# Bits for Mortises



## sreilly (May 22, 2018)

What I think I understand about using a mortise jig is to use an upcut spiral cutter the actual width of the needed mortise. But then I run across these mortise cutters from Infinity. What is the better/safer method recommended? I know this is subjective but as someone starting out with mortises what would you use? Buys cutters/bits I'm also guessing you would want those that can go the needed depth. For through mortises I guess you can cut from both sides if say going through a 4" square piece of wood but when not cutting through is there a calculation to use for what is an appropriate depth? I know, lots of questions......


----------



## Stick486 (Jan 4, 2013)

hog out your mortise w/ a flat bottom drill bit like a fostner
don't use a spade bit.. the guide point tends to set up a ''fault line'' leading to a crack in your material...
after that it's what bit that suits your fancy to clean up the mortise...

note..
up spirals can leave burrs on the mortise rim...


----------



## woodknots (Mar 7, 2012)

If I'm cutting mortise/tenon in table legs and aprons, I generally use 3/4" material. I've cut mortises on a router table with an upcut 1/4" spiral bit. Depth is 1/4" to 1/2".


----------



## Cherryville Chuck (Sep 28, 2010)

The main issue is clearing the chips out of the cut. Up cut spirals do a good job of that but are usually limited to 1.5 to 2 inches in length. Usually that’s enough except for windows and doors which are subjected to more extreme racking forces. Drill bits obviously do a great job of getting rid of chips and one method is to use a bit slightly smaller than your router bit to hog out waste and then you can use a straight bit to finish with. Most woodworkers cut tenons with shoulders that hide any imperfections in the mortise with the exceptions of through tenons in which case which have to be perfect on the side that shows.


----------



## DesertRatTom (Jul 3, 2012)

I'd go with a forstner bit and ultra sharp chisels. If I were doing a lot of them, I'd likely invest in a mortising machine with mortising chisel and bit. I don't think I'd use a spiral bit, and think the forstner in a drill press is the most logical choice.


----------



## Cherryville Chuck (Sep 28, 2010)

I have the mortising attachment for my drill press. A drill press is a good investment to start with and the mortising attachment makes it even better. They’ll cut at least 3” deep, maybe a bit more. You have to be careful setting it up to get the chisel square to the fence or you get a stepped edge and they aren’t good for through mortises unless you are sure you can flip the piece over and line the two sides up accurately. Luckily there are a number of ways to make them so there are options.


----------



## hawkeye10 (Jul 28, 2015)

Check this video out on how to make a mortise and tenon joint on a router table.


----------



## CharleyL (Feb 28, 2009)

There are many ways to cut mortises and tenons, and I think I've tried them all. I now use a router with an up cut spiral bit. I found that this produces the fastest and cleanest way of making mortises (a clean cut, but frequently chips everywhere). It works best to plunge cut the bulk of the mortise out and then move the router back and forth to clean out and smooth the side walls of the mortise whenever using a router to cut mortises. It reduces the side pull of the bit so you get better accuracy of the mortise dimensions. I never bother to square my mortises, unless they will be through mortises and the ends will be seen. I just leave the mortises and tenons with round ends and they are just as strong If making floating tenons i leave the mortise with round ends and make the tenon fit the length of the flat sides of the mortise and leave the ends square. The half round gap in each end of the mortise leaves a place for the excess glue. It's the fit of the flat sides of the mortise and the tenon that gives the joint the strength, so rounding the ends of the tenon doesn't gain anything. 
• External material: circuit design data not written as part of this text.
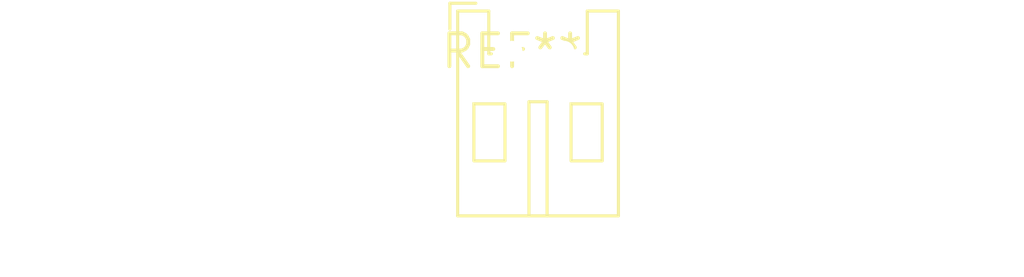
<source format=kicad_pcb>
(kicad_pcb (version 20240108) (generator pcbnew)

  (general
    (thickness 1.6)
  )

  (paper "A4")
  (layers
    (0 "F.Cu" signal)
    (31 "B.Cu" signal)
    (32 "B.Adhes" user "B.Adhesive")
    (33 "F.Adhes" user "F.Adhesive")
    (34 "B.Paste" user)
    (35 "F.Paste" user)
    (36 "B.SilkS" user "B.Silkscreen")
    (37 "F.SilkS" user "F.Silkscreen")
    (38 "B.Mask" user)
    (39 "F.Mask" user)
    (40 "Dwgs.User" user "User.Drawings")
    (41 "Cmts.User" user "User.Comments")
    (42 "Eco1.User" user "User.Eco1")
    (43 "Eco2.User" user "User.Eco2")
    (44 "Edge.Cuts" user)
    (45 "Margin" user)
    (46 "B.CrtYd" user "B.Courtyard")
    (47 "F.CrtYd" user "F.Courtyard")
    (48 "B.Fab" user)
    (49 "F.Fab" user)
    (50 "User.1" user)
    (51 "User.2" user)
    (52 "User.3" user)
    (53 "User.4" user)
    (54 "User.5" user)
    (55 "User.6" user)
    (56 "User.7" user)
    (57 "User.8" user)
    (58 "User.9" user)
  )

  (setup
    (pad_to_mask_clearance 0)
    (pcbplotparams
      (layerselection 0x00010fc_ffffffff)
      (plot_on_all_layers_selection 0x0000000_00000000)
      (disableapertmacros false)
      (usegerberextensions false)
      (usegerberattributes false)
      (usegerberadvancedattributes false)
      (creategerberjobfile false)
      (dashed_line_dash_ratio 12.000000)
      (dashed_line_gap_ratio 3.000000)
      (svgprecision 4)
      (plotframeref false)
      (viasonmask false)
      (mode 1)
      (useauxorigin false)
      (hpglpennumber 1)
      (hpglpenspeed 20)
      (hpglpendiameter 15.000000)
      (dxfpolygonmode false)
      (dxfimperialunits false)
      (dxfusepcbnewfont false)
      (psnegative false)
      (psa4output false)
      (plotreference false)
      (plotvalue false)
      (plotinvisibletext false)
      (sketchpadsonfab false)
      (subtractmaskfromsilk false)
      (outputformat 1)
      (mirror false)
      (drillshape 1)
      (scaleselection 1)
      (outputdirectory "")
    )
  )

  (net 0 "")

  (footprint "TE_440055-2_1x02_P2.00mm_Horizontal" (layer "F.Cu") (at 0 0))

)

</source>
For mortising accuracy I now use a Leigh FMT Pro because of it's accuracy and the fact that it lets me cut both the mortise and the matching tenon using the same setup, router, and bit. A template is used to guide the router. You follow the outside of the template to make the tenon and the inside of the template to make the matching mortise. Only the part clamping needs to change and there is a centering cross hair for getting the first piece located. Then all additional pieces can have the same mortise or tenon cut without needing alignment. I can fit the first tenon to the 23rd mortise and it will fit just as perfectly as the first. No hand tuning of each tenon to mortise is ever needed. I just cut them and then assemble them.
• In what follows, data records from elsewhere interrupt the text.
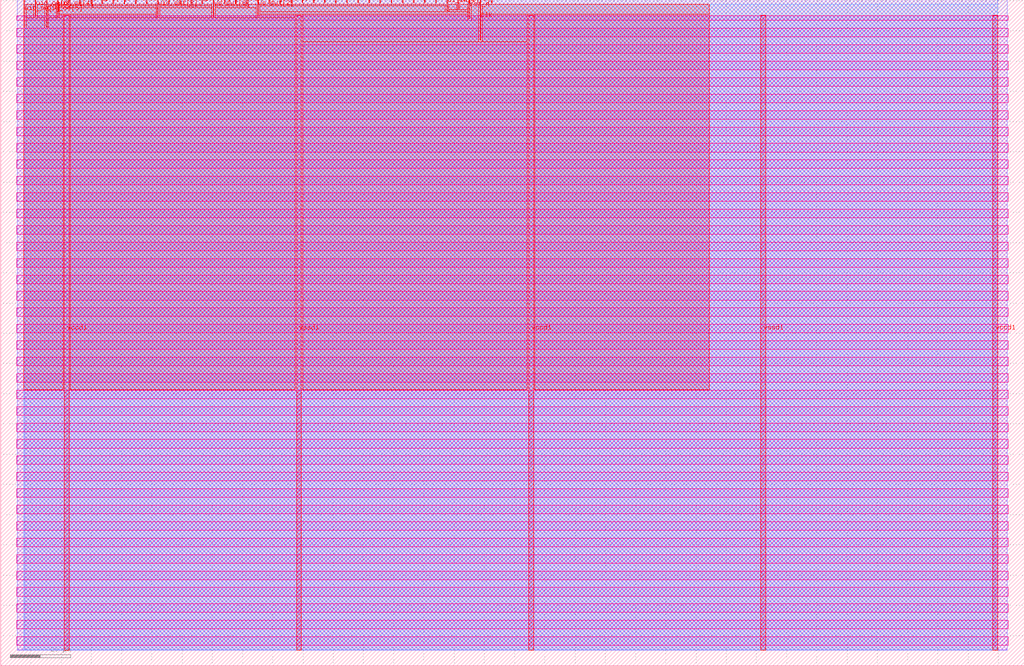
<source format=lef>
VERSION 5.7 ;
  NOWIREEXTENSIONATPIN ON ;
  DIVIDERCHAR "/" ;
  BUSBITCHARS "[]" ;
MACRO tt_um_tomkeddie_a
  CLASS BLOCK ;
  FOREIGN tt_um_tomkeddie_a ;
  ORIGIN 0.000 0.000 ;
  SIZE 338.560 BY 220.320 ;
  PIN clk
    DIRECTION INPUT ;
    USE SIGNAL ;
    PORT
      LAYER met4 ;
        RECT 158.550 206.850 158.850 220.320 ;
    END
  END clk
  PIN ena
    DIRECTION INPUT ;
    USE SIGNAL ;
    PORT
      LAYER met4 ;
        RECT 162.230 219.320 162.530 220.320 ;
    END
  END ena
  PIN rst_n
    DIRECTION INPUT ;
    USE SIGNAL ;
    PORT
      LAYER met4 ;
        RECT 154.870 214.020 155.170 220.320 ;
    END
  END rst_n
  PIN ui_in[0]
    DIRECTION INPUT ;
    USE SIGNAL ;
    PORT
      LAYER met4 ;
        RECT 151.190 217.420 151.490 220.320 ;
    END
  END ui_in[0]
  PIN ui_in[1]
    DIRECTION INPUT ;
    USE SIGNAL ;
    PORT
      LAYER met4 ;
        RECT 147.510 216.740 147.810 220.320 ;
    END
  END ui_in[1]
  PIN ui_in[2]
    DIRECTION INPUT ;
    USE SIGNAL ;
    PORT
      LAYER met4 ;
        RECT 143.830 219.320 144.130 220.320 ;
    END
  END ui_in[2]
  PIN ui_in[3]
    DIRECTION INPUT ;
    USE SIGNAL ;
    PORT
      LAYER met4 ;
        RECT 140.150 219.320 140.450 220.320 ;
    END
  END ui_in[3]
  PIN ui_in[4]
    DIRECTION INPUT ;
    USE SIGNAL ;
    PORT
      LAYER met4 ;
        RECT 136.470 219.320 136.770 220.320 ;
    END
  END ui_in[4]
  PIN ui_in[5]
    DIRECTION INPUT ;
    USE SIGNAL ;
    PORT
      LAYER met4 ;
        RECT 132.790 219.320 133.090 220.320 ;
    END
  END ui_in[5]
  PIN ui_in[6]
    DIRECTION INPUT ;
    USE SIGNAL ;
    PORT
      LAYER met4 ;
        RECT 129.110 219.320 129.410 220.320 ;
    END
  END ui_in[6]
  PIN ui_in[7]
    DIRECTION INPUT ;
    USE SIGNAL ;
    PORT
      LAYER met4 ;
        RECT 125.430 219.320 125.730 220.320 ;
    END
  END ui_in[7]
  PIN uio_in[0]
    DIRECTION INPUT ;
    USE SIGNAL ;
    PORT
      LAYER met4 ;
        RECT 121.750 219.320 122.050 220.320 ;
    END
  END uio_in[0]
  PIN uio_in[1]
    DIRECTION INPUT ;
    USE SIGNAL ;
    PORT
      LAYER met4 ;
        RECT 118.070 219.320 118.370 220.320 ;
    END
  END uio_in[1]
  PIN uio_in[2]
    DIRECTION INPUT ;
    USE SIGNAL ;
    PORT
      LAYER met4 ;
        RECT 114.390 219.320 114.690 220.320 ;
    END
  END uio_in[2]
  PIN uio_in[3]
    DIRECTION INPUT ;
    USE SIGNAL ;
    PORT
      LAYER met4 ;
        RECT 110.710 219.320 111.010 220.320 ;
    END
  END uio_in[3]
  PIN uio_in[4]
    DIRECTION INPUT ;
    USE SIGNAL ;
    PORT
      LAYER met4 ;
        RECT 107.030 219.320 107.330 220.320 ;
    END
  END uio_in[4]
  PIN uio_in[5]
    DIRECTION INPUT ;
    USE SIGNAL ;
    PORT
      LAYER met4 ;
        RECT 103.350 219.320 103.650 220.320 ;
    END
  END uio_in[5]
  PIN uio_in[6]
    DIRECTION INPUT ;
    USE SIGNAL ;
    PORT
      LAYER met4 ;
        RECT 99.670 219.320 99.970 220.320 ;
    END
  END uio_in[6]
  PIN uio_in[7]
    DIRECTION INPUT ;
    USE SIGNAL ;
    PORT
      LAYER met4 ;
        RECT 95.990 219.320 96.290 220.320 ;
    END
  END uio_in[7]
  PIN uio_oe[0]
    DIRECTION OUTPUT TRISTATE ;
    USE SIGNAL ;
    PORT
      LAYER met4 ;
        RECT 33.430 218.780 33.730 220.320 ;
    END
  END uio_oe[0]
  PIN uio_oe[1]
    DIRECTION OUTPUT TRISTATE ;
    USE SIGNAL ;
    PORT
      LAYER met4 ;
        RECT 29.750 218.100 30.050 220.320 ;
    END
  END uio_oe[1]
  PIN uio_oe[2]
    DIRECTION OUTPUT TRISTATE ;
    USE SIGNAL ;
    PORT
      LAYER met4 ;
        RECT 26.070 218.780 26.370 220.320 ;
    END
  END uio_oe[2]
  PIN uio_oe[3]
    DIRECTION OUTPUT TRISTATE ;
    USE SIGNAL ;
    PORT
      LAYER met4 ;
        RECT 22.390 218.780 22.690 220.320 ;
    END
  END uio_oe[3]
  PIN uio_oe[4]
    DIRECTION OUTPUT TRISTATE ;
    USE SIGNAL ;
    PORT
      LAYER met4 ;
        RECT 18.710 214.700 19.010 220.320 ;
    END
  END uio_oe[4]
  PIN uio_oe[5]
    DIRECTION OUTPUT TRISTATE ;
    USE SIGNAL ;
    PORT
      LAYER met4 ;
        RECT 15.030 211.300 15.330 220.320 ;
    END
  END uio_oe[5]
  PIN uio_oe[6]
    DIRECTION OUTPUT TRISTATE ;
    USE SIGNAL ;
    PORT
      LAYER met4 ;
        RECT 11.350 214.700 11.650 220.320 ;
    END
  END uio_oe[6]
  PIN uio_oe[7]
    DIRECTION OUTPUT TRISTATE ;
    USE SIGNAL ;
    PORT
      LAYER met4 ;
        RECT 7.670 211.300 7.970 220.320 ;
    END
  END uio_oe[7]
  PIN uio_out[0]
    DIRECTION OUTPUT TRISTATE ;
    USE SIGNAL ;
    PORT
      LAYER met4 ;
        RECT 62.870 218.100 63.170 220.320 ;
    END
  END uio_out[0]
  PIN uio_out[1]
    DIRECTION OUTPUT TRISTATE ;
    USE SIGNAL ;
    PORT
      LAYER met4 ;
        RECT 59.190 218.780 59.490 220.320 ;
    END
  END uio_out[1]
  PIN uio_out[2]
    DIRECTION OUTPUT TRISTATE ;
    USE SIGNAL ;
    PORT
      LAYER met4 ;
        RECT 55.510 218.780 55.810 220.320 ;
    END
  END uio_out[2]
  PIN uio_out[3]
    DIRECTION OUTPUT TRISTATE ;
    USE SIGNAL ;
    PORT
      LAYER met4 ;
        RECT 51.830 214.700 52.130 220.320 ;
    END
  END uio_out[3]
  PIN uio_out[4]
    DIRECTION OUTPUT TRISTATE ;
    USE SIGNAL ;
    PORT
      LAYER met4 ;
        RECT 48.150 218.780 48.450 220.320 ;
    END
  END uio_out[4]
  PIN uio_out[5]
    DIRECTION OUTPUT TRISTATE ;
    USE SIGNAL ;
    PORT
      LAYER met4 ;
        RECT 44.470 218.780 44.770 220.320 ;
    END
  END uio_out[5]
  PIN uio_out[6]
    DIRECTION OUTPUT TRISTATE ;
    USE SIGNAL ;
    PORT
      LAYER met4 ;
        RECT 40.790 218.780 41.090 220.320 ;
    END
  END uio_out[6]
  PIN uio_out[7]
    DIRECTION OUTPUT TRISTATE ;
    USE SIGNAL ;
    PORT
      LAYER met4 ;
        RECT 37.110 218.780 37.410 220.320 ;
    END
  END uio_out[7]
  PIN uo_out[0]
    DIRECTION OUTPUT TRISTATE ;
    USE SIGNAL ;
    PORT
      LAYER met4 ;
        RECT 92.310 218.780 92.610 220.320 ;
    END
  END uo_out[0]
  PIN uo_out[1]
    DIRECTION OUTPUT TRISTATE ;
    USE SIGNAL ;
    PORT
      LAYER met4 ;
        RECT 88.630 218.780 88.930 220.320 ;
    END
  END uo_out[1]
  PIN uo_out[2]
    DIRECTION OUTPUT TRISTATE ;
    USE SIGNAL ;
    PORT
      LAYER met4 ;
        RECT 84.950 214.700 85.250 220.320 ;
    END
  END uo_out[2]
  PIN uo_out[3]
    DIRECTION OUTPUT TRISTATE ;
    USE SIGNAL ;
    PORT
      LAYER met4 ;
        RECT 81.270 218.100 81.570 220.320 ;
    END
  END uo_out[3]
  PIN uo_out[4]
    DIRECTION OUTPUT TRISTATE ;
    USE SIGNAL ;
    PORT
      LAYER met4 ;
        RECT 77.590 218.780 77.890 220.320 ;
    END
  END uo_out[4]
  PIN uo_out[5]
    DIRECTION OUTPUT TRISTATE ;
    USE SIGNAL ;
    PORT
      LAYER met4 ;
        RECT 73.910 218.780 74.210 220.320 ;
    END
  END uo_out[5]
  PIN uo_out[6]
    DIRECTION OUTPUT TRISTATE ;
    USE SIGNAL ;
    PORT
      LAYER met4 ;
        RECT 70.230 214.700 70.530 220.320 ;
    END
  END uo_out[6]
  PIN uo_out[7]
    DIRECTION OUTPUT TRISTATE ;
    USE SIGNAL ;
    PORT
      LAYER met4 ;
        RECT 66.550 218.780 66.850 220.320 ;
    END
  END uo_out[7]
  PIN vccd1
    DIRECTION INOUT ;
    USE POWER ;
    PORT
      LAYER met4 ;
        RECT 21.040 5.200 22.640 215.120 ;
    END
    PORT
      LAYER met4 ;
        RECT 174.640 5.200 176.240 215.120 ;
    END
    PORT
      LAYER met4 ;
        RECT 328.240 5.200 329.840 215.120 ;
    END
  END vccd1
  PIN vssd1
    DIRECTION INOUT ;
    USE GROUND ;
    PORT
      LAYER met4 ;
        RECT 97.840 5.200 99.440 215.120 ;
    END
    PORT
      LAYER met4 ;
        RECT 251.440 5.200 253.040 215.120 ;
    END
  END vssd1
  OBS
      LAYER nwell ;
        RECT 5.330 213.465 333.230 215.070 ;
        RECT 5.330 208.025 333.230 210.855 ;
        RECT 5.330 202.585 333.230 205.415 ;
        RECT 5.330 197.145 333.230 199.975 ;
        RECT 5.330 191.705 333.230 194.535 ;
        RECT 5.330 186.265 333.230 189.095 ;
        RECT 5.330 180.825 333.230 183.655 ;
        RECT 5.330 175.385 333.230 178.215 ;
        RECT 5.330 169.945 333.230 172.775 ;
        RECT 5.330 164.505 333.230 167.335 ;
        RECT 5.330 159.065 333.230 161.895 ;
        RECT 5.330 153.625 333.230 156.455 ;
        RECT 5.330 148.185 333.230 151.015 ;
        RECT 5.330 142.745 333.230 145.575 ;
        RECT 5.330 137.305 333.230 140.135 ;
        RECT 5.330 131.865 333.230 134.695 ;
        RECT 5.330 126.425 333.230 129.255 ;
        RECT 5.330 120.985 333.230 123.815 ;
        RECT 5.330 115.545 333.230 118.375 ;
        RECT 5.330 110.105 333.230 112.935 ;
        RECT 5.330 104.665 333.230 107.495 ;
        RECT 5.330 99.225 333.230 102.055 ;
        RECT 5.330 93.785 333.230 96.615 ;
        RECT 5.330 88.345 333.230 91.175 ;
        RECT 5.330 82.905 333.230 85.735 ;
        RECT 5.330 77.465 333.230 80.295 ;
        RECT 5.330 72.025 333.230 74.855 ;
        RECT 5.330 66.585 333.230 69.415 ;
        RECT 5.330 61.145 333.230 63.975 ;
        RECT 5.330 55.705 333.230 58.535 ;
        RECT 5.330 50.265 333.230 53.095 ;
        RECT 5.330 44.825 333.230 47.655 ;
        RECT 5.330 39.385 333.230 42.215 ;
        RECT 5.330 33.945 333.230 36.775 ;
        RECT 5.330 28.505 333.230 31.335 ;
        RECT 5.330 23.065 333.230 25.895 ;
        RECT 5.330 17.625 333.230 20.455 ;
        RECT 5.330 12.185 333.230 15.015 ;
        RECT 5.330 6.745 333.230 9.575 ;
      LAYER li1 ;
        RECT 5.520 5.355 333.040 214.965 ;
      LAYER met1 ;
        RECT 5.520 5.200 333.040 220.280 ;
      LAYER met2 ;
        RECT 7.920 5.255 329.810 220.310 ;
      LAYER met3 ;
        RECT 7.630 5.275 329.830 218.785 ;
      LAYER met4 ;
        RECT 8.370 214.300 10.950 218.785 ;
        RECT 12.050 214.300 14.630 218.785 ;
        RECT 8.370 210.900 14.630 214.300 ;
        RECT 15.730 214.300 18.310 218.785 ;
        RECT 19.410 218.380 21.990 218.785 ;
        RECT 23.090 218.380 25.670 218.785 ;
        RECT 26.770 218.380 29.350 218.785 ;
        RECT 19.410 217.700 29.350 218.380 ;
        RECT 30.450 218.380 33.030 218.785 ;
        RECT 34.130 218.380 36.710 218.785 ;
        RECT 37.810 218.380 40.390 218.785 ;
        RECT 41.490 218.380 44.070 218.785 ;
        RECT 45.170 218.380 47.750 218.785 ;
        RECT 48.850 218.380 51.430 218.785 ;
        RECT 30.450 217.700 51.430 218.380 ;
        RECT 19.410 215.520 51.430 217.700 ;
        RECT 19.410 214.300 20.640 215.520 ;
        RECT 15.730 210.900 20.640 214.300 ;
        RECT 7.655 91.295 20.640 210.900 ;
        RECT 23.040 214.300 51.430 215.520 ;
        RECT 52.530 218.380 55.110 218.785 ;
        RECT 56.210 218.380 58.790 218.785 ;
        RECT 59.890 218.380 62.470 218.785 ;
        RECT 52.530 217.700 62.470 218.380 ;
        RECT 63.570 218.380 66.150 218.785 ;
        RECT 67.250 218.380 69.830 218.785 ;
        RECT 63.570 217.700 69.830 218.380 ;
        RECT 52.530 214.300 69.830 217.700 ;
        RECT 70.930 218.380 73.510 218.785 ;
        RECT 74.610 218.380 77.190 218.785 ;
        RECT 78.290 218.380 80.870 218.785 ;
        RECT 70.930 217.700 80.870 218.380 ;
        RECT 81.970 217.700 84.550 218.785 ;
        RECT 70.930 214.300 84.550 217.700 ;
        RECT 85.650 218.380 88.230 218.785 ;
        RECT 89.330 218.380 91.910 218.785 ;
        RECT 93.010 218.380 147.110 218.785 ;
        RECT 85.650 216.340 147.110 218.380 ;
        RECT 148.210 217.020 150.790 218.785 ;
        RECT 151.890 217.020 154.470 218.785 ;
        RECT 148.210 216.340 154.470 217.020 ;
        RECT 85.650 215.520 154.470 216.340 ;
        RECT 85.650 214.300 97.440 215.520 ;
        RECT 23.040 91.295 97.440 214.300 ;
        RECT 99.840 213.620 154.470 215.520 ;
        RECT 155.570 213.620 158.150 218.785 ;
        RECT 99.840 206.450 158.150 213.620 ;
        RECT 159.250 215.520 234.305 218.785 ;
        RECT 159.250 206.450 174.240 215.520 ;
        RECT 99.840 91.295 174.240 206.450 ;
        RECT 176.640 91.295 234.305 215.520 ;
  END
END tt_um_tomkeddie_a
END LIBRARY


</source>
The jig has an adjustment for how loose or tight that you want the tenon to fit into the matching mortise. This feature doesn't seem to exist on any other M & T jig. I can also use the jig to make precise floating tenon joints with it too, by cutting matching mortises in both adjoining pieces, then using floating tenon stock made with my table saw and planer. 

There is a vacuum port on the FMT that works quite well, except when cutting the front side of tenons. I Velcro attach a piece of clear Lexan to hang down the lower front of my FMT, which prevents these chips from hitting me directly. It also helps get some of the chips from the front side cutting of the tenon to be collected by the rear vacuum port, but most of them just fall to the floor. At least the Lexan keeps them from hitting me.

I like my mortise and tenon joints to "POP" when I dry fit them and then pull them apart. It's easy to get them to fit this accurately when making them with an FMT jig. Add glue and they are "forever" without all of the hand fitting that's usually involved when making them other ways.

Charley


----------



## Stick486 (Jan 4, 2013)

that FMT sure is sweet...
I did the same for a chip delector...


----------



## CharleyL (Feb 28, 2009)

Delector? Maybe a typo for deflector? Yes, it makes a good deflector.

I bought my FMT when I was facing a project that required just over 1,650 mortise and tenon joints. I would likely still be cutting and re-cutting them if I hadn't bought it. My FMT paid for itself on that job and has been saving me several times a year since then. Before I bought it I had tried making M & T joints about every other way possible, and the hand fitting of each pair took forever. The FMT completely eliminates this step and makes these joints easy to get perfect on the first part and every one made after that one with no custom hand fitting It's quite amazing to be able to make a mortise and tenon joint that fits so well that the dry fit "pops" when you pull it apart because it's such a perfect fit. Only someone who has chopped mortises with chisels or mortising bits and then cut tenons with hand saws and then trimmed them to fit the mortises with rabbet planes and chisels can appreciate this level of fit without the need for any hand fitting. I love my FMT Pro jig.

Charley


----------